The drawings illustrate embodiments of the invention and show FIGS.
The drawings show the first embodiment; FIG. 1 is a schematic sectional view thereof, FIG. 2 is a sectional view showing a specific structure, FIG. 3 is a partially broken perspective view of the same, and FIGS. 4 and 5 are respectively FIG. 3 is a sectional view taken along the - line and the - line in FIG. 2; FIG. 6 is a diagram corresponding to FIG. 2 showing the second embodiment. 1...Engine body, 4a to 4d...Cylinder, 1
2 to 15...Independent intake passage, 12a to 15a...
Upstream curved portion, 16... Intake expansion chamber, 22...
Communication portion, 23... Opening/closing valve, 25... Control means, 2
6... Tank, 27... Partition wall, 28, 29...
tank.

Claims (1)

[Scope of Claims] 1. In an intake system for an external cylinder engine in which an intake expansion chamber and each cylinder are connected to each other by independent intake passages for each cylinder that are independent from each other, each independent intake passage is branched from the middle of each of the independent intake passages to form an independent intake passage. A communication section that communicates the passages with each other, and a control means that controls communication between the independent intake passages through this communication section according to the operating state of the engine, and the intake expansion chamber and the communication chamber are connected to a tank.

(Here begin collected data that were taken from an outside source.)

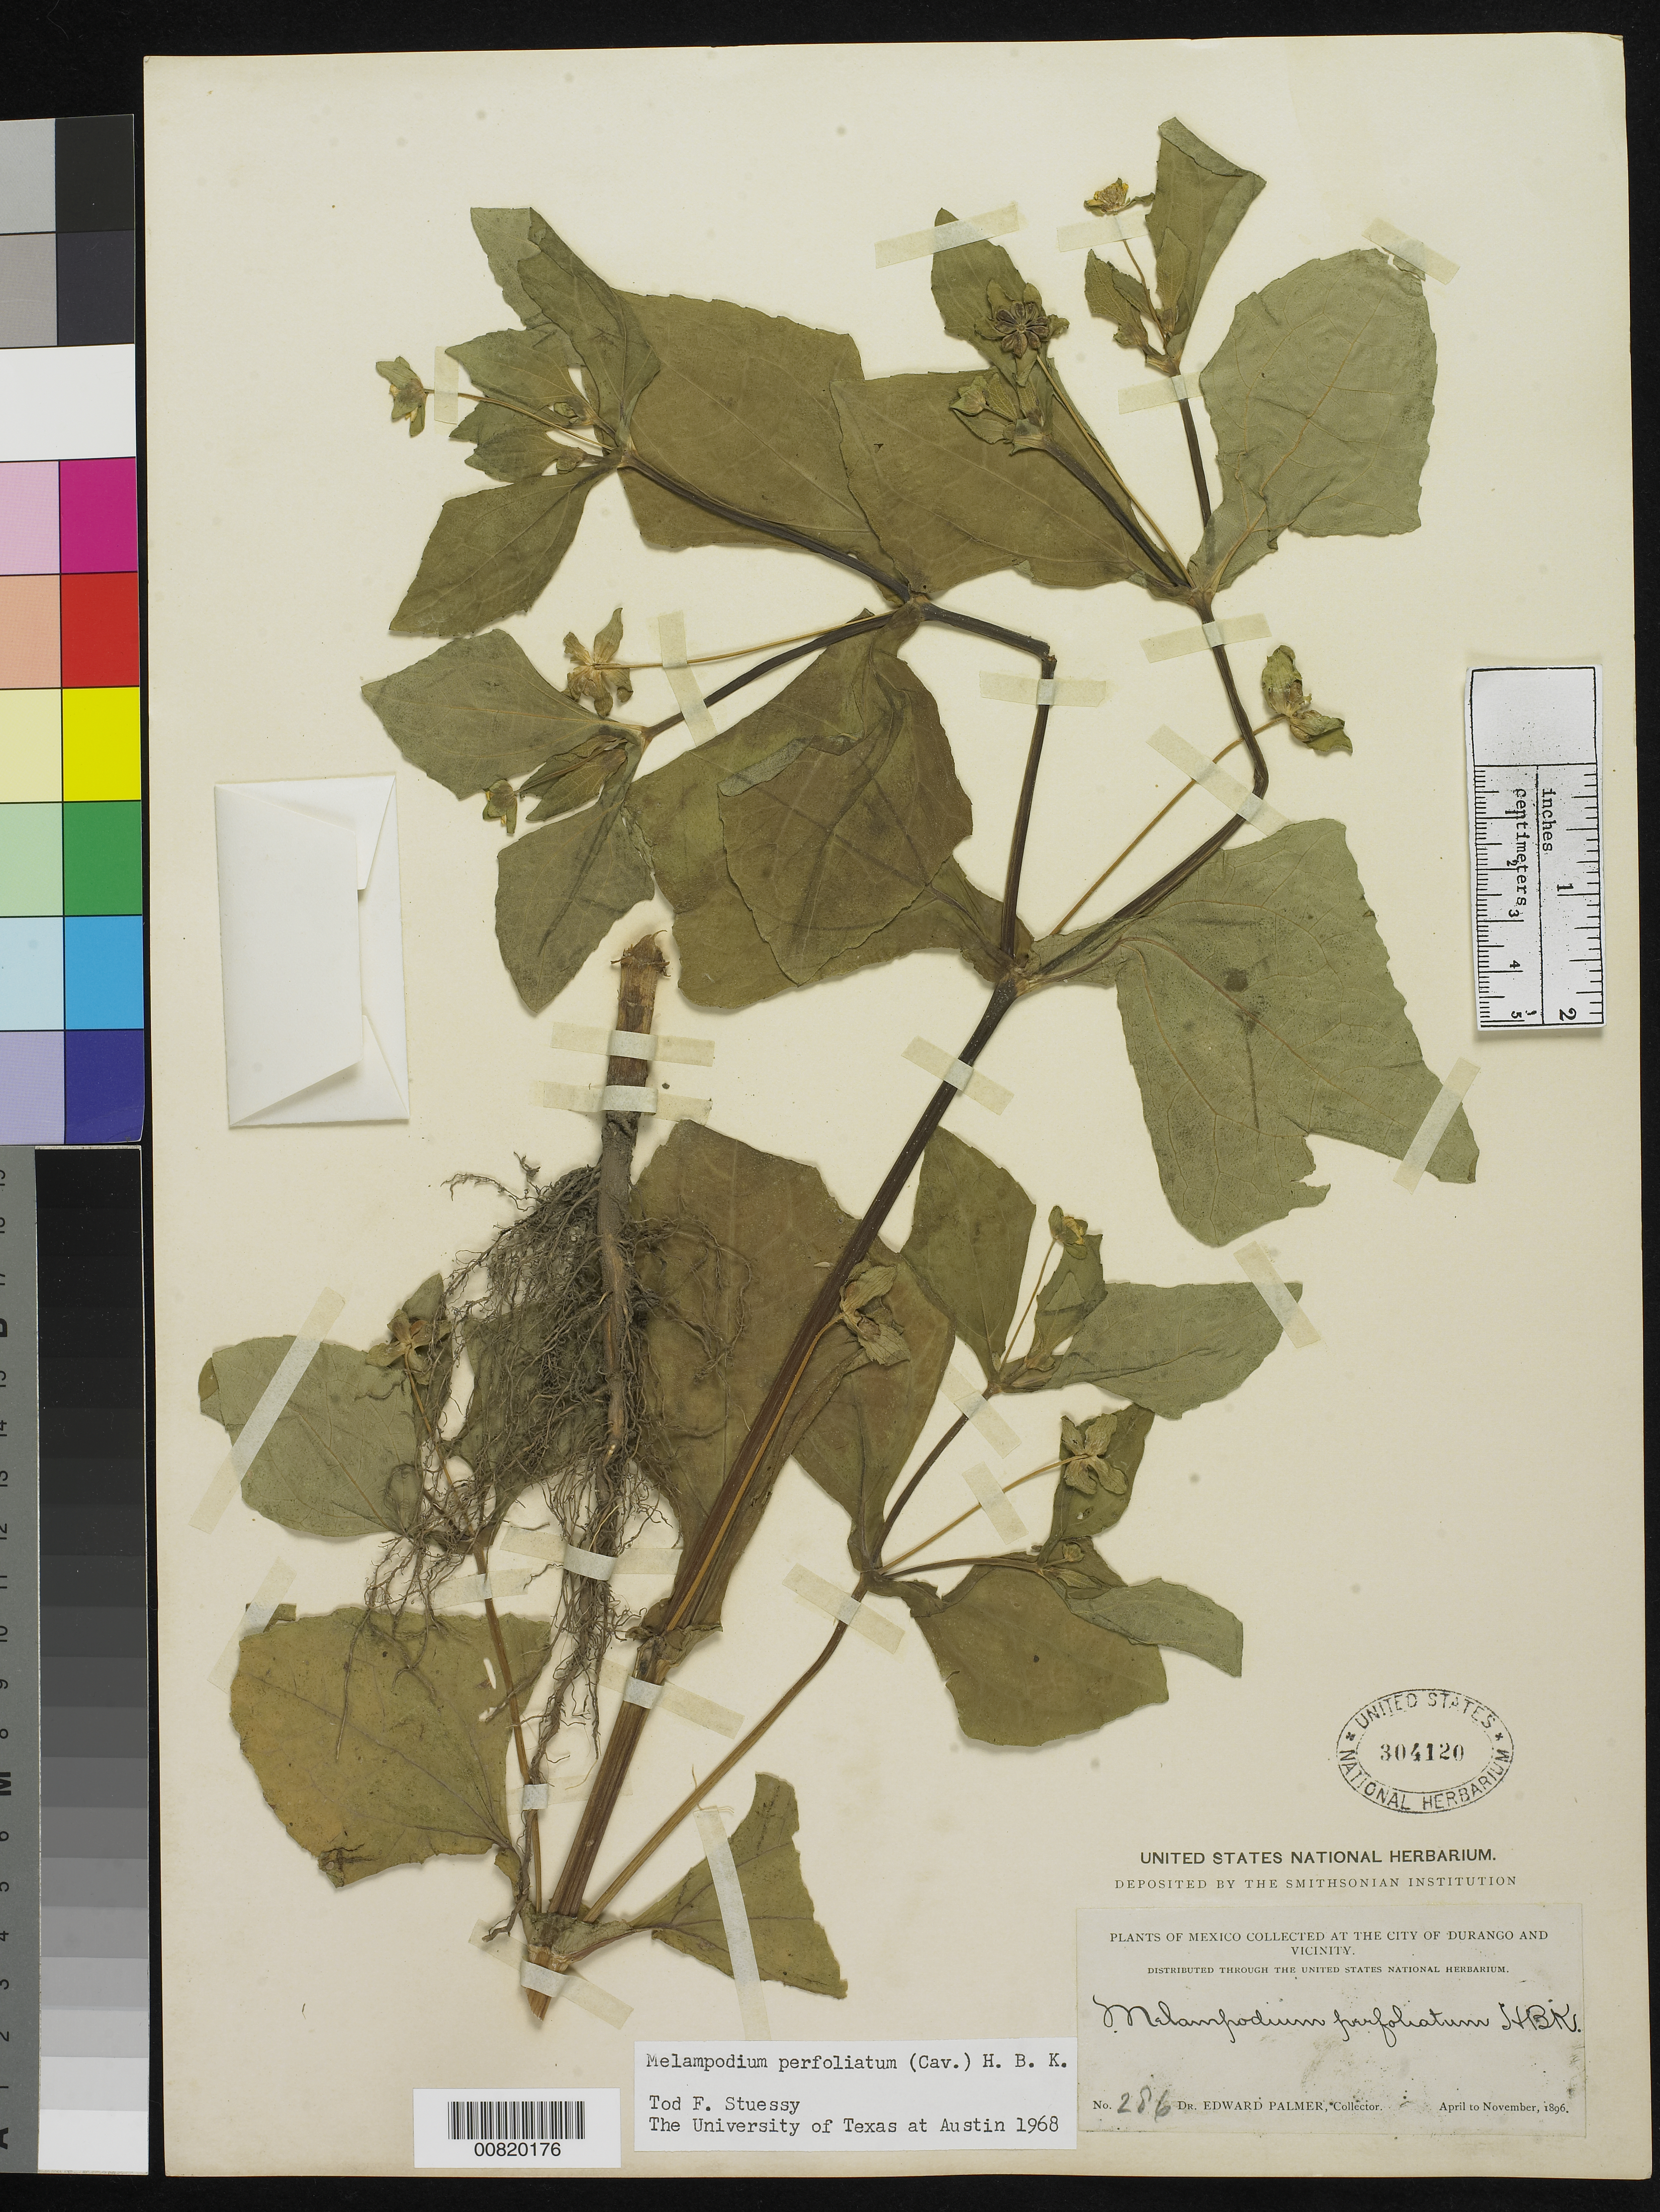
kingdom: Plantae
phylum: Tracheophyta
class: Magnoliopsida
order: Asterales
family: Asteraceae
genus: Melampodium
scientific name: Melampodium perfoliatum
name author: (Cav.) Kunth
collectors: E. Palmer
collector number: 286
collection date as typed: Apr 1896 to -- Nov 1896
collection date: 1896-04/1896-11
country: Mexico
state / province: Durango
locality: City of Durango and vicinity.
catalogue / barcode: US 304120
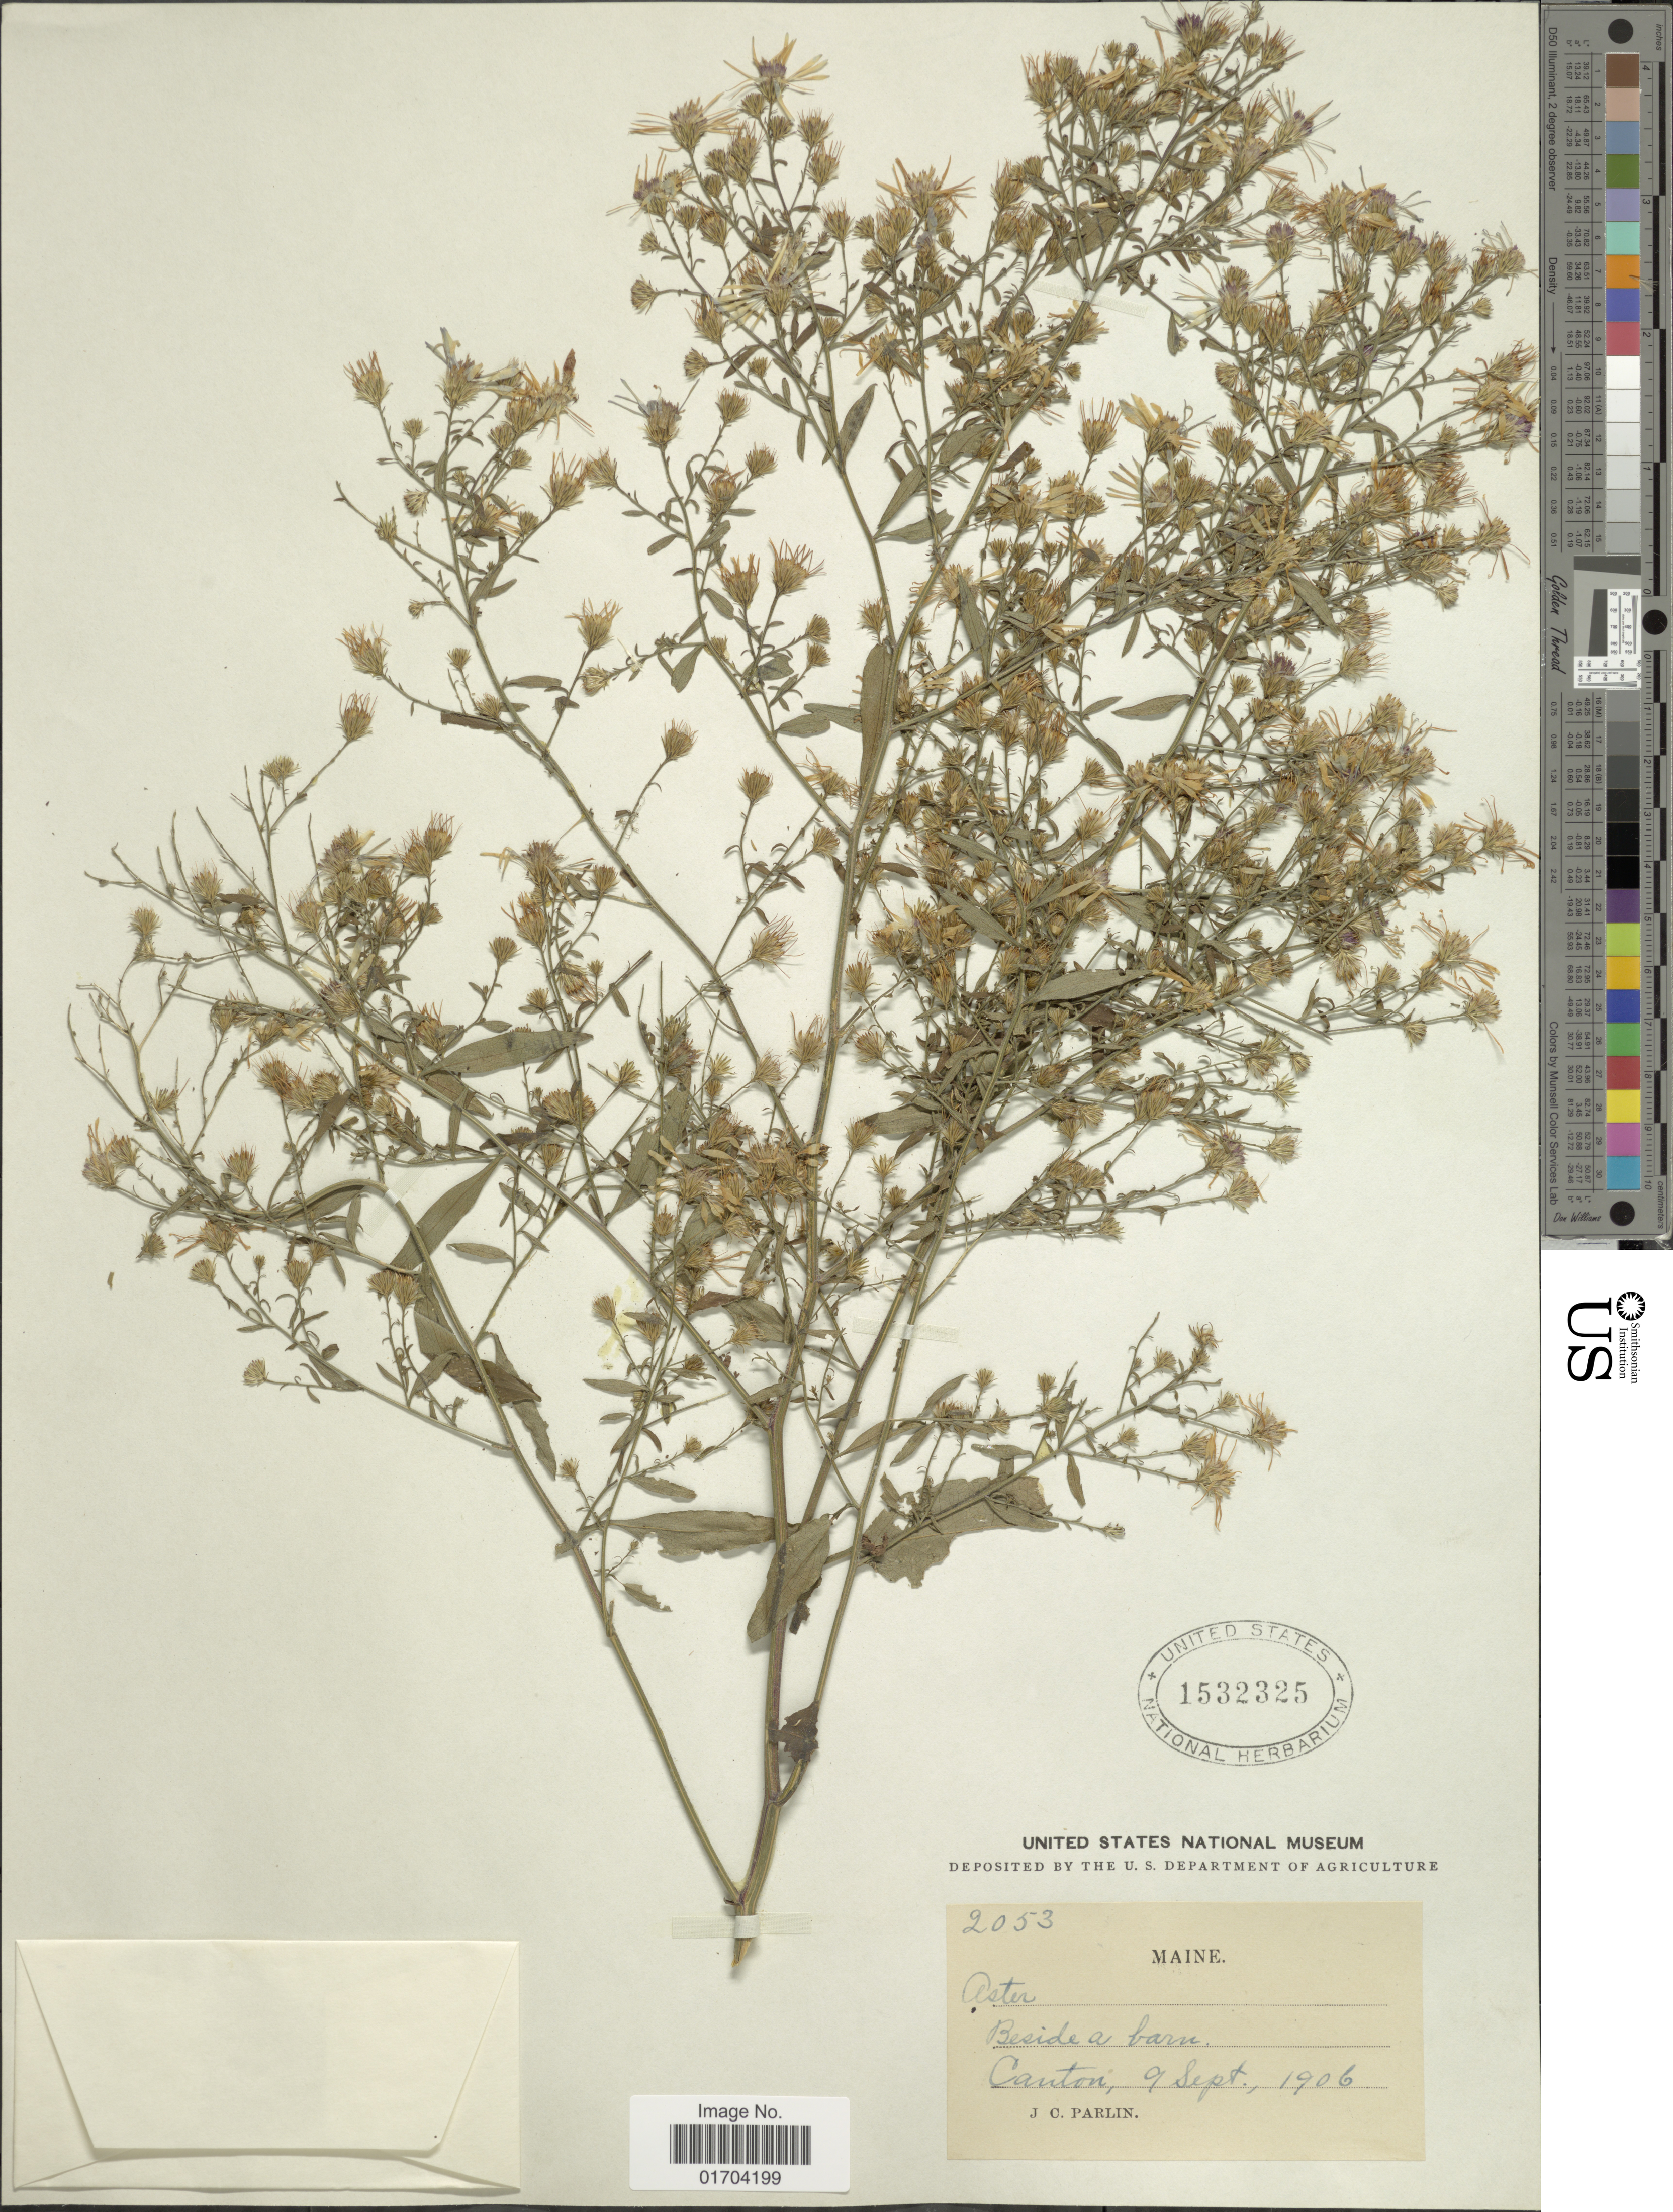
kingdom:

By partitioning the tank with a partition wall, one side of the partition wall of the tank is formed as an intake expansion chamber and the other side is formed as a communication section, and the communication section is arranged in parallel with the intake expansion chamber,
Further, the volume of the communication portion is set smaller than the volume of the intake expansion chamber, and each of the independent intake passages is connected to a side surface of the intake expansion chamber opposite to the engine body, and the intake expansion chamber and the communication The upstream portion of each of the curved independent intake passages is a part of the constituent wall that constitutes the intake expansion chamber and the communication section. An intake system for a multi-cylinder engine, characterized in that a passage forming wall is formed in the tank so as to be adjacent to an intake expansion chamber and a communication section.